A vida eterna é um desejo irrefreável do ser humano. Há 2 000 anos, o imperador Qin Shi Huang, o primeiro da dinastia Qin, na China, tentou alcançar a imortalidade ao ingerir pílulas de mercúrio. Ironicamente, morreu envenenado. No século XVI, o conquistador espanhol Juan Ponce de León (1460-1521) navegou em sucessivas expedições que buscavam a fonte da juventude. Como se sabe, ele não a encontrou. Nos últimos 100 anos, contudo, com a descoberta da penicilina, a melhora no saneamento básico e os espetaculares avanços da medicina e da alimentação, houve saltos extraordinários. Em 1900, a expectativa média de vida nos Estados Unidos era de 47 anos. Hoje é de 78 — no Brasil, está em 77. O país mais longevo é o Japão, com expectativa de 84 anos — em 2100, chegará a 94 anos. Em um século, o ganho global foi de trinta anos.

Pelo ritmo atual do desenvolvimento da medicina do metabolismo, não seria espantoso que, no decorrer do século XXI, a sobrevivência com bem-estar fosse acrescida de mais sessenta anos — o que levaria a idade média para bem mais de 100 anos. Isso é possível? Do ponto de vista puramente biológico, há um limite quase intransponível para o horizonte final da existência (fala-se em 120 anos). Quando se põem na equação a nanotecnologia e a possibilidade real de transferir certos processos bioquímicos do corpo humano para microscópicos engenhos digitais implantáveis, abrem-se fronteiras hoje inatingíveis.

Mas há algo muito palpável — a possibilidade de viver mais e melhor, com amigos, dignidade e alegria. Essa condição é tema da reportagem de VEJA desta semana. A partir de recentes dados demográficos e de minúcias dos progressos científicos, o texto faz um detalhado voo em torno de um assunto fascinante — e que ganha relevo por já não ser apenas um olhar para o futuro. É o aqui e agora, a oportunidade da maturidade sã. Como mostra uma série de muito sucesso na Netflix, Como Viver Até os 100 — Os Segredos das Zonas Azuis, já existem hoje grupos de pessoas que ultrapassam um século de vida e conseguem manter a agilidade mental e física, o sonho ancestral da humanidade.

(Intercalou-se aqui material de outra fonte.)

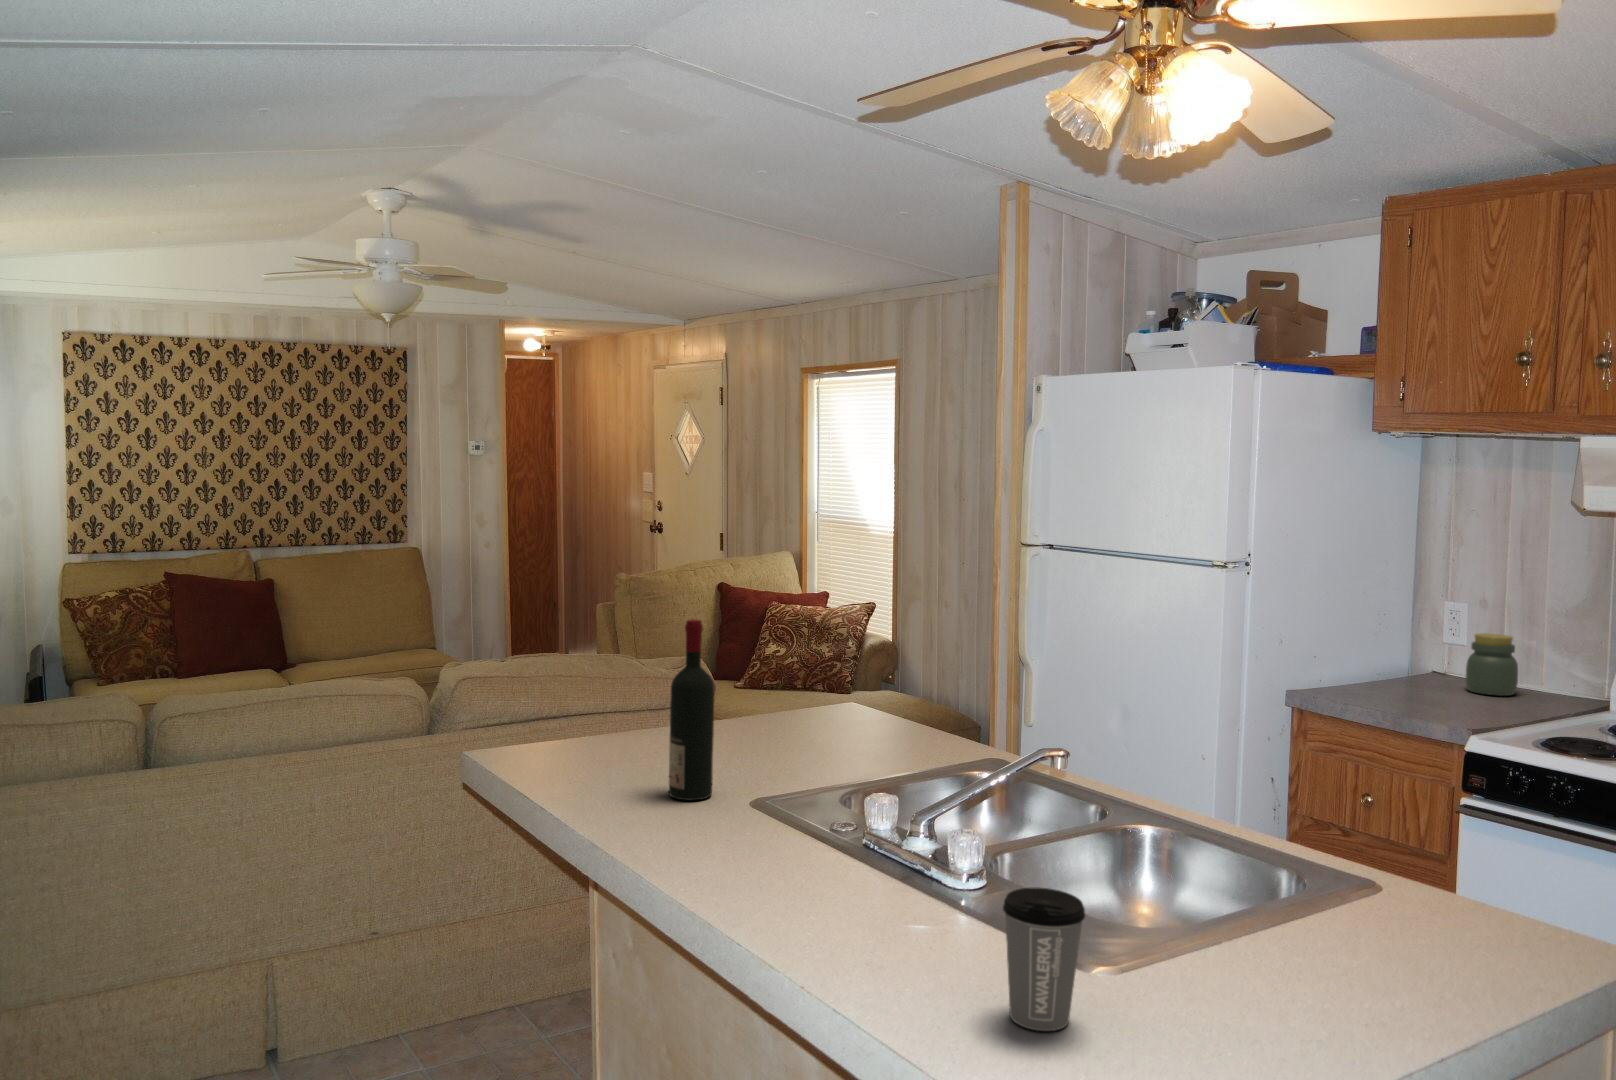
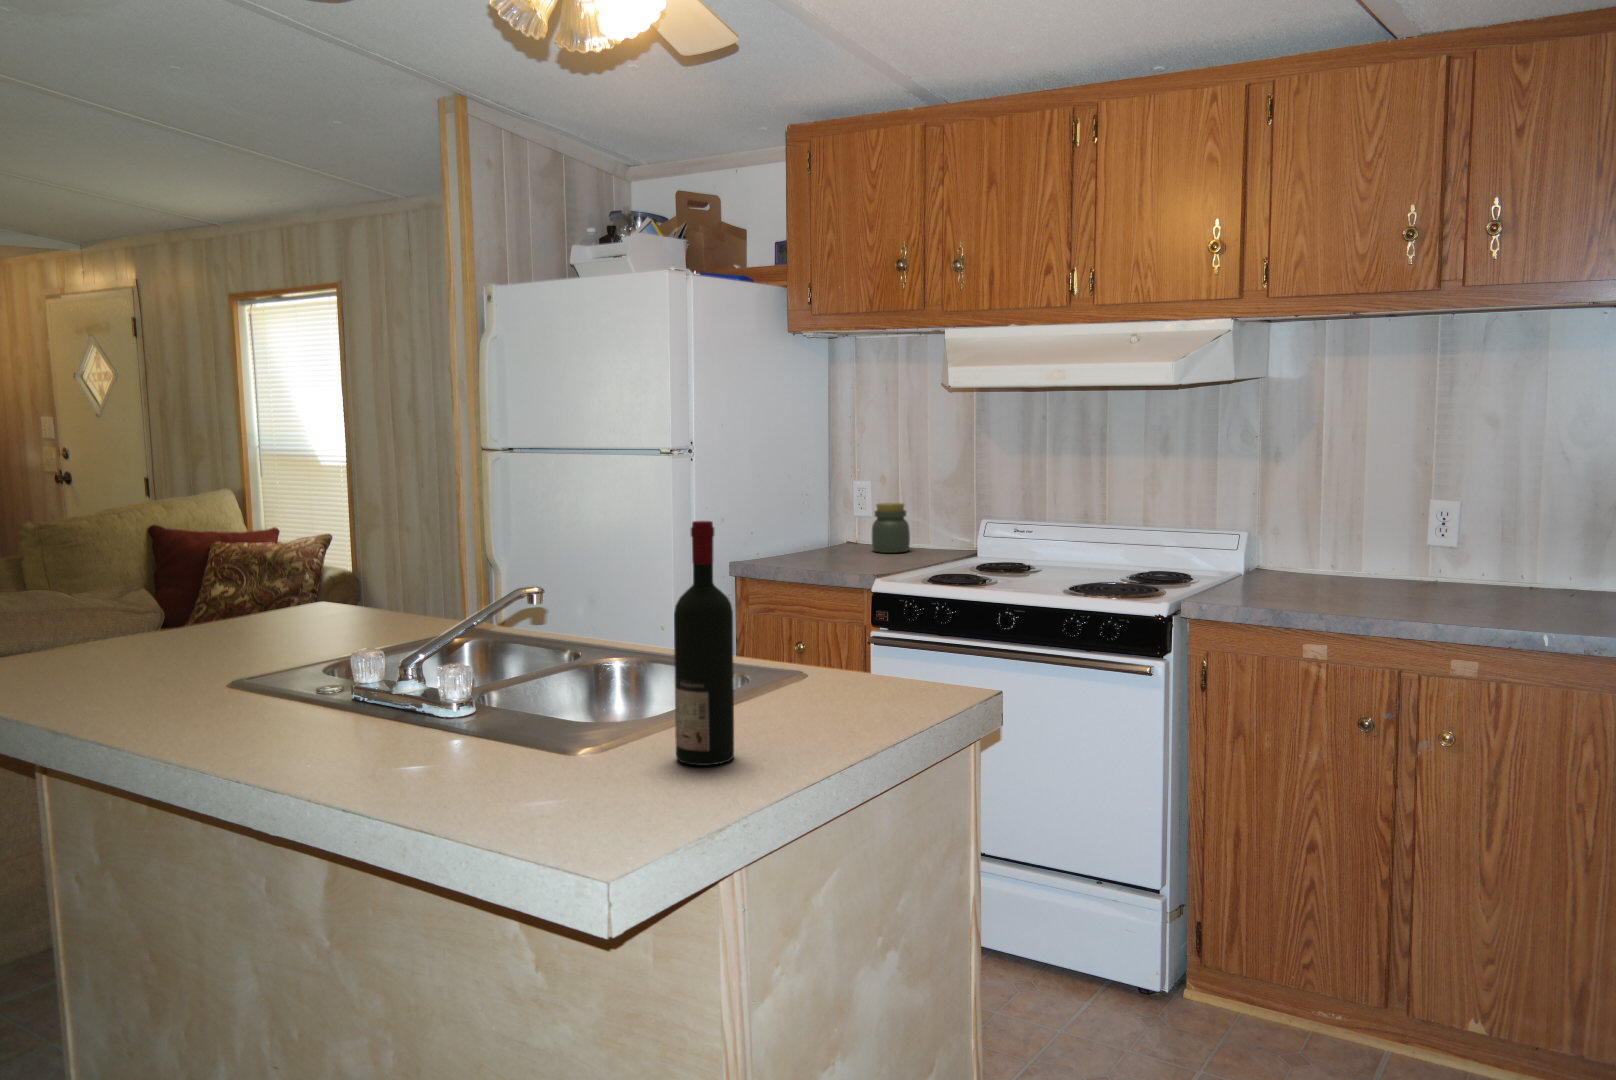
wine bottle: present [669,620,715,800] -> present [674,521,734,766]
coffee cup: present [1003,887,1085,1031] -> none [495,675,568,793]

Vale lembrar, como antiexemplo, de uma galeria de personagens pouco conhecida de As Viagens de Gulliver, clássico da literatura do irlandês Jonathan Swift, de 1726. São os struldbrugs, ou imortais. Quando um dos anfitriões de Gulliver pede a ele que imagine como seria a vida de um struldbrug, o aventureiro inventa uma narrativa maravilhosa. “Que espetáculo nobre e encantador não seria ver com os seus próprios olhos as decadências e as revoluções dos impérios, a face da Terra renovada, as cidades soberbas transformadas em cidades burguesas.” Ao fim da prédica de Gulliver, uma das autoridades pede a palavra e faz o relato real, e amargo, do cotidiano da turma que não morre. Revela que, aos 80 anos, eles são isolados em um lugar chamado hospital dos imortais. “Quando, porém, atingem 90, é ainda pior: todos os dentes e cabelos caem; eles perdem o paladar e bebem e comem sem prazer algum; perdem a noção das coisas mais fáceis de reter, e esquecem o nome dos amigos e às vezes o próprio.” Viram párias. São imortais biológicos, mas já morreram para o convívio social. A ciência e as pesquisas mostram que não precisa (e não deve) ser assim — ao menos para aqueles que procuram se cuidar, seguem hábitos alimentares saudáveis e permanecem ativos na busca de uma longevidade produtiva e feliz.